**Request**. Omit all images, then repeat exactly the lines below from the one containing "Des solutions aseptique" through the one containing "tiempo con las cosas revolucionarias", both ends included.

● ● ● ● ● ● ●

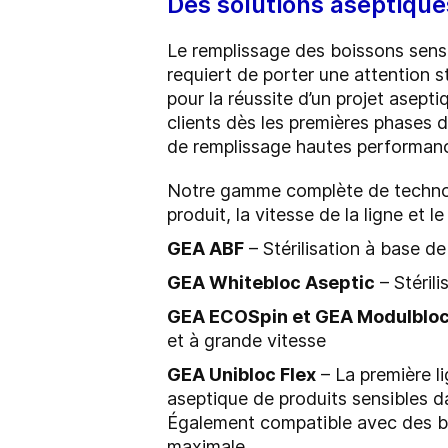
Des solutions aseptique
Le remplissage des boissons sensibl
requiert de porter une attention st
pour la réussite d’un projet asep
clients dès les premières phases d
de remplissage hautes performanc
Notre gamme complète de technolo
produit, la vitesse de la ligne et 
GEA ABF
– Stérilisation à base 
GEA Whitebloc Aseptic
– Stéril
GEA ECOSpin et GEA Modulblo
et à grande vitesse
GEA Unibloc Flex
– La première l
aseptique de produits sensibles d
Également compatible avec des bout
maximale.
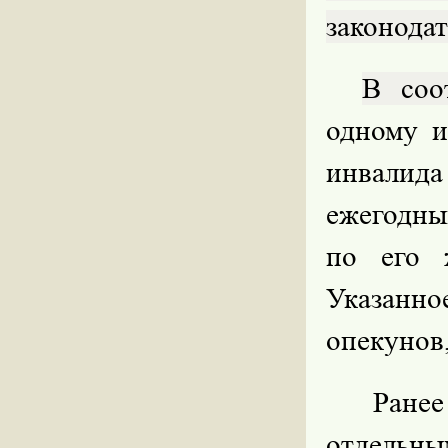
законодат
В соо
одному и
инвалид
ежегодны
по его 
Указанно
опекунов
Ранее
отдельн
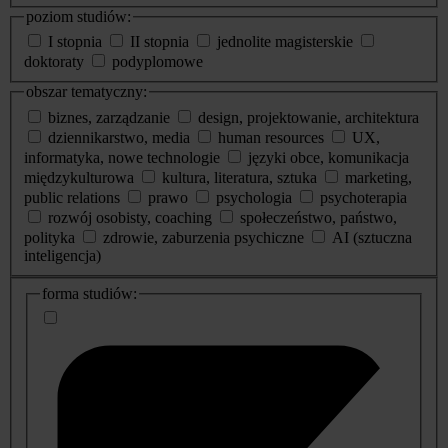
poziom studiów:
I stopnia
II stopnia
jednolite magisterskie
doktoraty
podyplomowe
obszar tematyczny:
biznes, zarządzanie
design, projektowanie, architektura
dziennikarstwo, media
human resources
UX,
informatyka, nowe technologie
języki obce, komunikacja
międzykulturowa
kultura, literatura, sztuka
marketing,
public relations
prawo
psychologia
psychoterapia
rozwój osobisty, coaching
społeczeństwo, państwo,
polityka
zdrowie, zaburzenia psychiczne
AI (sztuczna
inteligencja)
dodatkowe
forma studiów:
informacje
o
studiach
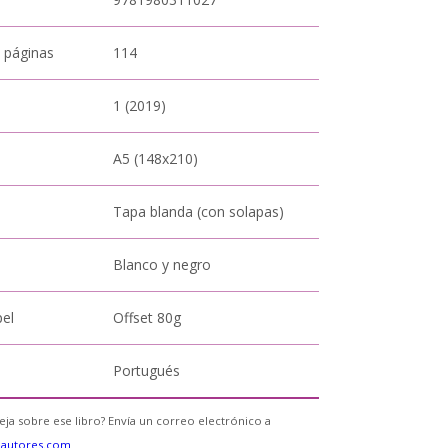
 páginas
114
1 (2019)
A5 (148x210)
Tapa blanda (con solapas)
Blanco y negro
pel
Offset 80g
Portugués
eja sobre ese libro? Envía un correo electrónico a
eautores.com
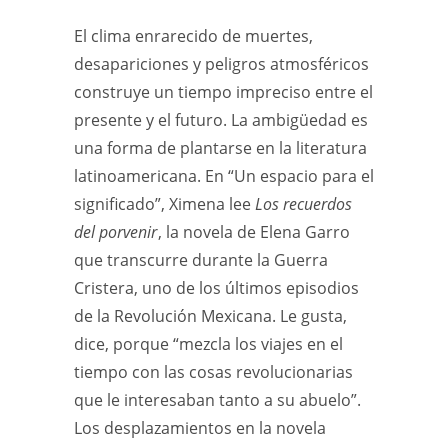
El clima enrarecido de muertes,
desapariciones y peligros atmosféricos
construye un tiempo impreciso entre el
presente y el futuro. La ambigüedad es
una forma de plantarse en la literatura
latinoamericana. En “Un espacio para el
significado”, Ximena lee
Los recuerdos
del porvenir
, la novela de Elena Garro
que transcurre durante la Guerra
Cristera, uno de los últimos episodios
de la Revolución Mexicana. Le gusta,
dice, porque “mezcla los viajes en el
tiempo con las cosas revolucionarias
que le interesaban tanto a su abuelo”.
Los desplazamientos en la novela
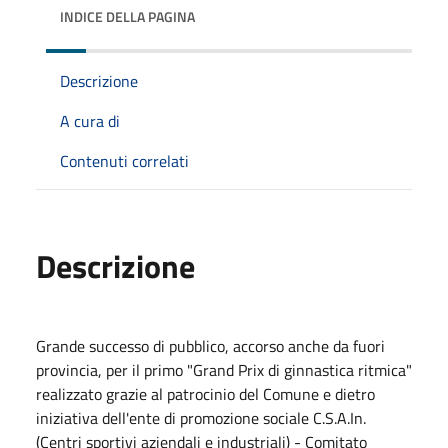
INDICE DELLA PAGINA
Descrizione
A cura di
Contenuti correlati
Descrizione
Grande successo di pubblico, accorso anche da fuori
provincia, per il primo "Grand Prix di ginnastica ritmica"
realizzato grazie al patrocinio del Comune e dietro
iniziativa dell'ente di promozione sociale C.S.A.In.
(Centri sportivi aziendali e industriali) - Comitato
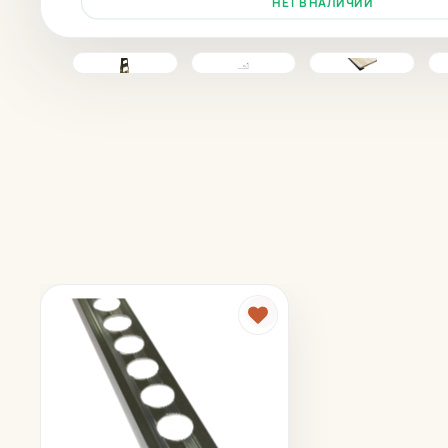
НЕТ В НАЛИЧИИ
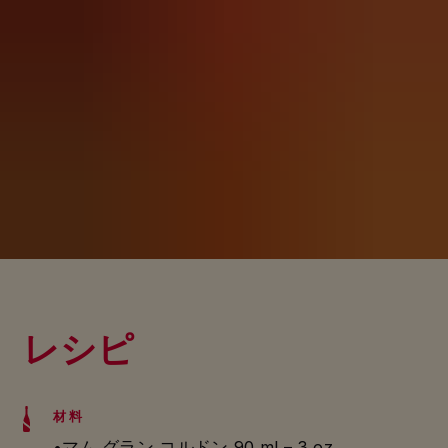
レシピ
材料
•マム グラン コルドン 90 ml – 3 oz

● ● ● ● ● ● ●

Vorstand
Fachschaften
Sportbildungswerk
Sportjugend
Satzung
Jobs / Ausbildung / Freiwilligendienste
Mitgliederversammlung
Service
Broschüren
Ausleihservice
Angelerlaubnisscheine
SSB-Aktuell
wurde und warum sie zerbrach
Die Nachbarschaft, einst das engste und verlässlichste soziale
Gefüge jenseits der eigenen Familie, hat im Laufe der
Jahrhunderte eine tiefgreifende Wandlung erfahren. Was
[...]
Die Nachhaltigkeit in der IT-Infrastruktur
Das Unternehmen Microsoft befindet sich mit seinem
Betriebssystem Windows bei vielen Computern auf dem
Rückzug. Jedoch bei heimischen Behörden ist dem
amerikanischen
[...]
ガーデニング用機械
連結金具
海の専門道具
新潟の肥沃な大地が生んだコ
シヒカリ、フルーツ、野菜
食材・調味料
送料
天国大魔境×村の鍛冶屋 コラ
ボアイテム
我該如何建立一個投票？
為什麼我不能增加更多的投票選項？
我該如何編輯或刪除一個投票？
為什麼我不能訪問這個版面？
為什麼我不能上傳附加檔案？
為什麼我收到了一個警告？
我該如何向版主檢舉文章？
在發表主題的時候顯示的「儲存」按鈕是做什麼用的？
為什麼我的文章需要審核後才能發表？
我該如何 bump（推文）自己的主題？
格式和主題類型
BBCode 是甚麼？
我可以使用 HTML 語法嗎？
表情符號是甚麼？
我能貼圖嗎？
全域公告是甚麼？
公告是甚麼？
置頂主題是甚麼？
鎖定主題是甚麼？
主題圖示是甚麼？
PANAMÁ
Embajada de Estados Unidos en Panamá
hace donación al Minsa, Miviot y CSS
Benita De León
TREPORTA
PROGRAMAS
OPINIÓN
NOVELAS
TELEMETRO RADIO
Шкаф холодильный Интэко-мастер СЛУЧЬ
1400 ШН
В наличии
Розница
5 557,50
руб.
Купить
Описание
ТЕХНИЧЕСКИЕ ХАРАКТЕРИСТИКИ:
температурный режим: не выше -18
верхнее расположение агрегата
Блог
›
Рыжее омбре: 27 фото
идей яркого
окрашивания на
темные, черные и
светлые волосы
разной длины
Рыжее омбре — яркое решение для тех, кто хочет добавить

● ● ● ● ● ● ●

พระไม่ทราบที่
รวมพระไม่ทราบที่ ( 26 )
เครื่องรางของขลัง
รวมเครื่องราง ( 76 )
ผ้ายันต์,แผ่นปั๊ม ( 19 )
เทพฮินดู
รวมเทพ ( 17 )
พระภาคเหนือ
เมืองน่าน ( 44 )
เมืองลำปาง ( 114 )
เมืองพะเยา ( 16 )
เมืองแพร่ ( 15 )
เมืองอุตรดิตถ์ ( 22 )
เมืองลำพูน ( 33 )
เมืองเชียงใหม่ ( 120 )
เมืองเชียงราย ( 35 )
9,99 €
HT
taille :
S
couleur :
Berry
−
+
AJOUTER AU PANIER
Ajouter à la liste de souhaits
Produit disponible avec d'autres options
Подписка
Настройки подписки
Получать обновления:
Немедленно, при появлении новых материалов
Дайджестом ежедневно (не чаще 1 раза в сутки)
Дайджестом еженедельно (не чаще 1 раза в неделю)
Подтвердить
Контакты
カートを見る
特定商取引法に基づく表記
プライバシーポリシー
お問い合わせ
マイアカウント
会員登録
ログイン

● ● ● ● ● ● ●

**Exercise answer**.
Des solutions aseptique
Le remplissage des boissons sensibl
requiert de porter une attention st
pour la réussite d’un projet asep
clients dès les premières phases d
de remplissage hautes performanc
Notre gamme complète de technolo
produit, la vitesse de la ligne et 
GEA ABF
– Stérilisation à base 
GEA Whitebloc Aseptic
– Stéril
GEA ECOSpin et GEA Modulblo
et à grande vitesse
GEA Unibloc Flex
– La première l
aseptique de produits sensibles d
Également compatible avec des bout
maximale.
законодат
В соо
одному и
инвалид
ежегодны
по его 
Указанно
опекунов
Ранее
отдельн
poziom studiów:
I stopnia
II stopnia
jednolite magisterskie
doktoraty
podyplomowe
obszar tematyczny:
biznes, zarządzanie
design, projektowanie, architektura
dziennikarstwo, media
human resources
UX,
informatyka, nowe technologie
języki obce, komunikacja
międzykulturowa
kultura, literatura, sztuka
marketing,
public relations
prawo
psychologia
psychoterapia
rozwój osobisty, coaching
społeczeństwo, państwo,
polityka
zdrowie, zaburzenia psychiczne
AI (sztuczna
inteligencja)
dodatkowe
forma studiów:
informacje
o
studiach
 páginas
114
1 (2019)
A5 (148x210)
Tapa blanda (con solapas)
Blanco y negro
pel
Offset 80g
Portugués
eja sobre ese libro? Envía un correo electrónico a
eautores.com
El clima enrarecido de muertes,
desapariciones y peligros atmosféricos
construye un tiempo impreciso entre el
presente y el futuro. La ambigüedad es
una forma de plantarse en la literatura
latinoamericana. En “Un espacio para el
significado”, Ximena lee
Los recuerdos
del porvenir
, la novela de Elena Garro
que transcurre durante la Guerra
Cristera, uno de los últimos episodios
de la Revolución Mexicana. Le gusta,
dice, porque “mezcla los viajes en el
tiempo con las cosas revolucionarias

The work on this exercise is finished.